TODO: We are making a biplot from our scaled pca data
biplot(pca_scaled)
TODO: This is a bad idea since our data is highly dimensional and it will looked very mushed up. So we won’t be able to make accurate conclusions from this biplot.
TODO: We are getting the PCA scores from our PCA, by using vegan::scores
pca_scores <- vegan::scores(pca_scaled)
TODO: We are reformatting and creating a vector full of the population IDs for each pca score.
pop_id <- c("Nel","Nel","Nel","Nel","Nel","Nel","Nel","Nel",
"Nel", "Nel", "Nel", "Nel", "Nel", "Nel", "Nel", "Alt",
"Alt", "Alt", "Alt", "Alt", "Alt", "Alt", "Alt", "Alt",
"Alt", "Alt", "Alt", "Alt", "Alt", "Alt", "Sub", "Sub",
"Sub", "Sub", "Sub", "Sub", "Sub", "Sub", "Sub", "Sub",
"Sub", "Cau", "Cau", "Cau", "Cau", "Cau", "Cau", "Cau",
"Cau", "Cau", "Cau", "Cau", "Cau", "Div", "Div", "Div",
"Div", "Div", "Div", "Div", "Div", "Div", "Div", "Div",
"Div", "Div", "Div", "Div")
TODO: We are assinging population IDs to the pca scores that we extracted. This will create a whole dataframe.

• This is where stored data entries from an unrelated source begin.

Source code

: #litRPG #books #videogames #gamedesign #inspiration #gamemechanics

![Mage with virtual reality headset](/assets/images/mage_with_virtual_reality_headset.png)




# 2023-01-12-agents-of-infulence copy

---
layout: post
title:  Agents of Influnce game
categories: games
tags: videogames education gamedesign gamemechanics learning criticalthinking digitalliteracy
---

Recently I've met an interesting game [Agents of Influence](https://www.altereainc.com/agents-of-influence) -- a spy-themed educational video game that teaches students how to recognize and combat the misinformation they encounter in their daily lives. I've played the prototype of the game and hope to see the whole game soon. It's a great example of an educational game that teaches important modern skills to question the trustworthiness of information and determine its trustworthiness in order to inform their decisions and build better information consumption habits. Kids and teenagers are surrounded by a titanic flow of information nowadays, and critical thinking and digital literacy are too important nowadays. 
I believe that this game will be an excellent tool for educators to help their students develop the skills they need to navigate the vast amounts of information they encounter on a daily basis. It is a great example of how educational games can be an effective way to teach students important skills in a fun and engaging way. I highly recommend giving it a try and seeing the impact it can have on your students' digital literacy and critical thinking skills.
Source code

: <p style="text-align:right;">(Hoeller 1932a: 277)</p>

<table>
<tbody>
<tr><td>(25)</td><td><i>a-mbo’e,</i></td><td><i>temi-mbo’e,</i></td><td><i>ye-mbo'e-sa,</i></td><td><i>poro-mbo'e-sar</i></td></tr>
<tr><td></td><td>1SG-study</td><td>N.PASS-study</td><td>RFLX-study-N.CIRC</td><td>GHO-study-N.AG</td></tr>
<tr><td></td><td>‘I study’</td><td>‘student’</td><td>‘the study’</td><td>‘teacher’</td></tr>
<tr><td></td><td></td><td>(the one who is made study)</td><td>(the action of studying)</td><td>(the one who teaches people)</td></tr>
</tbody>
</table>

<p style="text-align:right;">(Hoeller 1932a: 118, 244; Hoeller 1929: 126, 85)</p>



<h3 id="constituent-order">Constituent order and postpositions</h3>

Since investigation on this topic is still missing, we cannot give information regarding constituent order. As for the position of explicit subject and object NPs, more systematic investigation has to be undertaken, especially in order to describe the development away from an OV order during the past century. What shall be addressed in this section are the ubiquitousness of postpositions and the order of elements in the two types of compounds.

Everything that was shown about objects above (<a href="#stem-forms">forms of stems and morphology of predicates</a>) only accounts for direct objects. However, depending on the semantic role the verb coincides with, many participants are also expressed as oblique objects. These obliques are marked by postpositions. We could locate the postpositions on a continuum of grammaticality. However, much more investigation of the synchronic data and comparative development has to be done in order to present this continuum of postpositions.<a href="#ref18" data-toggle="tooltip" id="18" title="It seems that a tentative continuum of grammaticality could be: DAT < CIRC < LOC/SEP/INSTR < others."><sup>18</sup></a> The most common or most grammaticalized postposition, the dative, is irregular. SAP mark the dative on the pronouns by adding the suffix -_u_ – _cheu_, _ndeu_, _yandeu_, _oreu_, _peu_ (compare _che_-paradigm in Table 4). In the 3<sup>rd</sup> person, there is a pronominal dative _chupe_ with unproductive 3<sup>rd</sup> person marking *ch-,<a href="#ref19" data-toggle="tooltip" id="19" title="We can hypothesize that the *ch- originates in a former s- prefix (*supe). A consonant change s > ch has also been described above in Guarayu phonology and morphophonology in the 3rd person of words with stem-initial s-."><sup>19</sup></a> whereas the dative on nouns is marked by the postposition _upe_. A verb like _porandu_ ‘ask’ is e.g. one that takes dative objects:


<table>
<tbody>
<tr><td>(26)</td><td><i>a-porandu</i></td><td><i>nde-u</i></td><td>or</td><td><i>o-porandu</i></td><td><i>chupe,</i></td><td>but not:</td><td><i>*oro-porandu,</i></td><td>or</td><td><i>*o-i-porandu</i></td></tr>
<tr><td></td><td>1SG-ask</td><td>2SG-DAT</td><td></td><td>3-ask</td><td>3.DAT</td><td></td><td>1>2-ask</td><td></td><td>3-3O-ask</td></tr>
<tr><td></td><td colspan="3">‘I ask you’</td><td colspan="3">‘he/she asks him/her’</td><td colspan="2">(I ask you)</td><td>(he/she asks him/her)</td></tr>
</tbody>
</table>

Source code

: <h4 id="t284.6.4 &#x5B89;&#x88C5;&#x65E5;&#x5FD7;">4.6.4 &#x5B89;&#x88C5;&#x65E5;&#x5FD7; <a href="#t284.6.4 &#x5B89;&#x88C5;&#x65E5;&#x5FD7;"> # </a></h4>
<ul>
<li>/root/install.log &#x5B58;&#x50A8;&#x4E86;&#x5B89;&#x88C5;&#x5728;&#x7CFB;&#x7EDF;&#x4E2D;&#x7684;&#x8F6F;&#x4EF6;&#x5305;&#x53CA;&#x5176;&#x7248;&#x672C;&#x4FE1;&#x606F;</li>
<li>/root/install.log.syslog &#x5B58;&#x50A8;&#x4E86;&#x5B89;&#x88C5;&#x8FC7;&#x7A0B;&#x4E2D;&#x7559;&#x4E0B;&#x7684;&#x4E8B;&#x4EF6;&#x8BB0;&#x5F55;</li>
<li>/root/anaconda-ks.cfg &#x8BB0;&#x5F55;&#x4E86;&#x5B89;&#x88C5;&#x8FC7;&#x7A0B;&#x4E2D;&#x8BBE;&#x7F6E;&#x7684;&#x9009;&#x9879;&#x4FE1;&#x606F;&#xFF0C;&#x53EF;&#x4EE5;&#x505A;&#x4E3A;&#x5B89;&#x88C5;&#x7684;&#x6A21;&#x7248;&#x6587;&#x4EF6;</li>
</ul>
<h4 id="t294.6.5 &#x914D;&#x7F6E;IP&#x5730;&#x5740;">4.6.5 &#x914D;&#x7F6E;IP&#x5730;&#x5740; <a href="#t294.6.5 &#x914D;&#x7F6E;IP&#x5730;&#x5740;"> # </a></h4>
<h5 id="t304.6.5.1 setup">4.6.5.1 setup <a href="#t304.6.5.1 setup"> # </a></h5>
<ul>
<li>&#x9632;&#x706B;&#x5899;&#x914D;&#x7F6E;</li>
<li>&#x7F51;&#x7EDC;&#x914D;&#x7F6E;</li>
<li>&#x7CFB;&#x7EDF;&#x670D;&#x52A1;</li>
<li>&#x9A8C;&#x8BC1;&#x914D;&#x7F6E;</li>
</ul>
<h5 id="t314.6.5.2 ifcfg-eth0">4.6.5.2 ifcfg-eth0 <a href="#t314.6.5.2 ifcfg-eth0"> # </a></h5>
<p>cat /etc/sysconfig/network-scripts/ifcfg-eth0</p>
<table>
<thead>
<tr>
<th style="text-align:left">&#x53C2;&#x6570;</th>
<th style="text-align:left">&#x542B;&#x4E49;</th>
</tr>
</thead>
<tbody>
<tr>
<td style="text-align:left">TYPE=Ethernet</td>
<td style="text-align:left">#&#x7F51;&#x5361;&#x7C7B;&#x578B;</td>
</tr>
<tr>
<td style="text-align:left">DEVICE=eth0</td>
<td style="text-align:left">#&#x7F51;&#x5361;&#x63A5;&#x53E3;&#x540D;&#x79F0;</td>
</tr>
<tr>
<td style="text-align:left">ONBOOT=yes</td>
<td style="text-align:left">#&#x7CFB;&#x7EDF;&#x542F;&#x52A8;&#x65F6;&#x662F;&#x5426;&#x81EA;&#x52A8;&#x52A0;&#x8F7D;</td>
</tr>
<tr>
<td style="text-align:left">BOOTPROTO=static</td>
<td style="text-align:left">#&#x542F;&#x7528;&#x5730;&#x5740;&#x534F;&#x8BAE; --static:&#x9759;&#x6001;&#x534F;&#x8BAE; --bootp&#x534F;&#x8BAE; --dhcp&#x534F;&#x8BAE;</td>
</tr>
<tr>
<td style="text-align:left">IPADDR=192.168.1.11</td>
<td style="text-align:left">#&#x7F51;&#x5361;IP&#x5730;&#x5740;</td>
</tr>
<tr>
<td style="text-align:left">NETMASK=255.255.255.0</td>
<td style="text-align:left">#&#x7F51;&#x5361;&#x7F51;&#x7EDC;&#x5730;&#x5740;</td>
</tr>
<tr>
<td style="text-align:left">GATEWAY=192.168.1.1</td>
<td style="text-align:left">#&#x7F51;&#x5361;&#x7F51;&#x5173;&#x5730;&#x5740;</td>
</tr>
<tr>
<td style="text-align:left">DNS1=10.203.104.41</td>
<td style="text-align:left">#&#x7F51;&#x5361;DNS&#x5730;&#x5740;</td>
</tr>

pca_scores2 <- data.frame(pop_id,
pca_scores)
TODO: We are using ggscatter to make a scatter plot of the population ID scores with PC1 and PC2
TODO: UPDATE PLOT WITH TITLE TODO: UPDATE X and Y AXES WITH AMOUNT OF VARIATION EXPLAINED
percent_variance[1]
## PC1
## 19.9
percent_variance[2]
## PC2
## 2.3
ggpubr::ggscatter(data = pca_scores2,
y = "PC2",
x = "PC1",
color = "pop_id",
shape = "pop_id",
xlab = "PC1 (19.9% variation)",
ylab = "PC2 (2.3% variation)",
main = "PC1 vs PC2")
TODO: When we see the data plotted with PC1 and PC2 we see that there are formations of 3 distinct groups. The Sub group forms as 1 that is near the -10 area of both PC1 and PC2. While the Alt and Nel group are the second group that stay consistent on the -10 side of PC1 and will spread from 0 to 10 for PC2. The third group is Cau and Div on the opposite side of the scatterplot. We see that is on the 20 side of PC1 and stays relatively centered at 0 when looking at the PC2.